The simple answer, and the correct answer in this case, is that neither counting all of Sports/Play sales or none of Sports/Play sales gives us an accurate view of Wii's performance.

Include all Sports/Play sales, and Wii software looks very very good, though not incredible. Include none of it, and it looks pretty bad.

But a more accurate view would include SOME of each games sales. Because for one audience, they are the primary games they're buying the system for. Nintendo offered two pack-in titles to make it easy for this customer, who maybe isn't as familiar with videogames.
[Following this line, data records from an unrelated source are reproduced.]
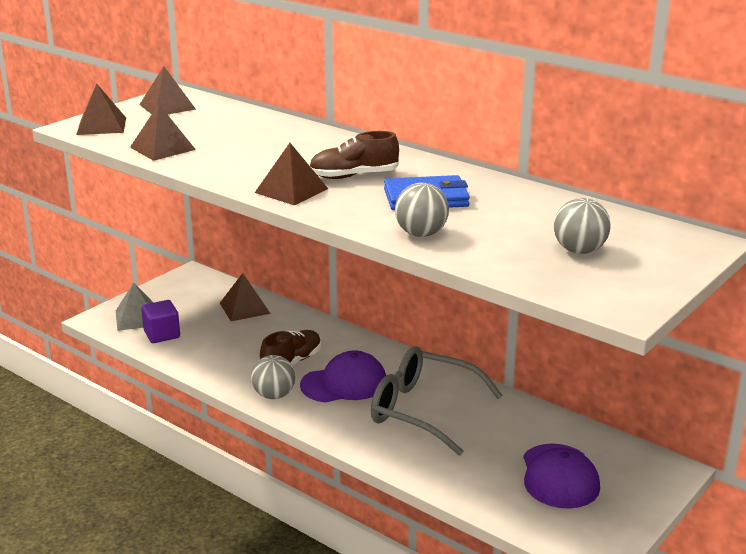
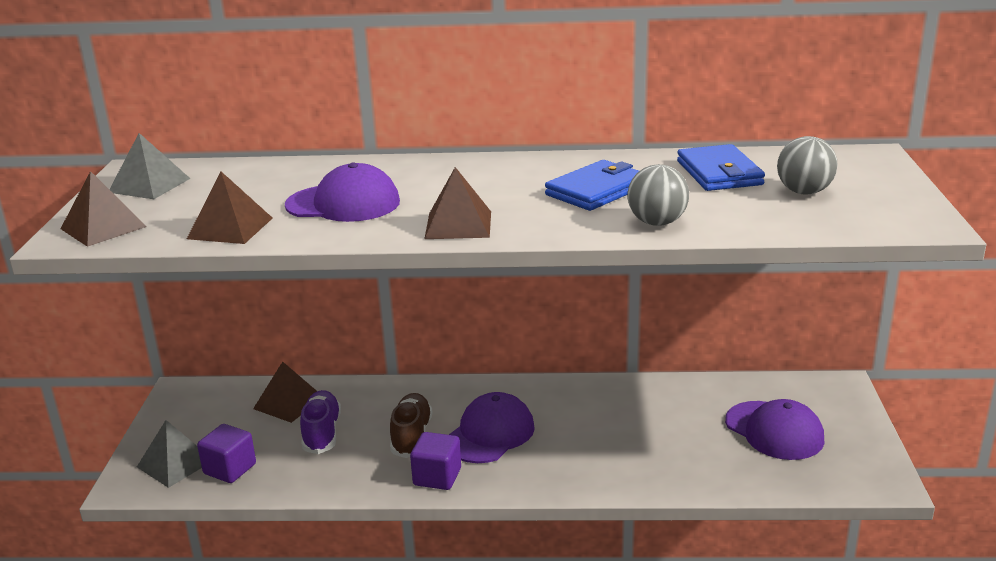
camera: 35 degrees left, 0 degrees up
brown pyramid [139,66,196,115] -> grey pyramid [109,133,191,199]
grey ball [251,355,295,399] -> purple cube [410,432,461,490]
brown shoe [309,131,399,179] -> none
grey glasses [371,346,503,456] -> none
none -> purple cap [285,163,400,222]
none -> purple shoe [300,390,341,454]
none -> blue wallet [677,144,765,191]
For another audience, the primary games they want are Zelda and Paper Mario, but Wii Sports is free, after all.

 

The other problem is that you're picking out a single week. Overall software sales per system aren't listed, but for a week like the debut of Paper Mario, the attach ratio was at 6.2 if you don't count Sports at all, but count Play entirely. With a bunch of big games coming out soon, we'll see more bumps like that. Mario Party, Strikers, Pokemon, Brain Academy and Metroid are the big exclusives between now and the end of summer.



"[Our former customers] are unable to find software which they WANT to play."
"The way to solve this problem lies in how to communicate what kind of games [they CAN play]."

Satoru Iwata, Nintendo President. Only slightly paraphrased.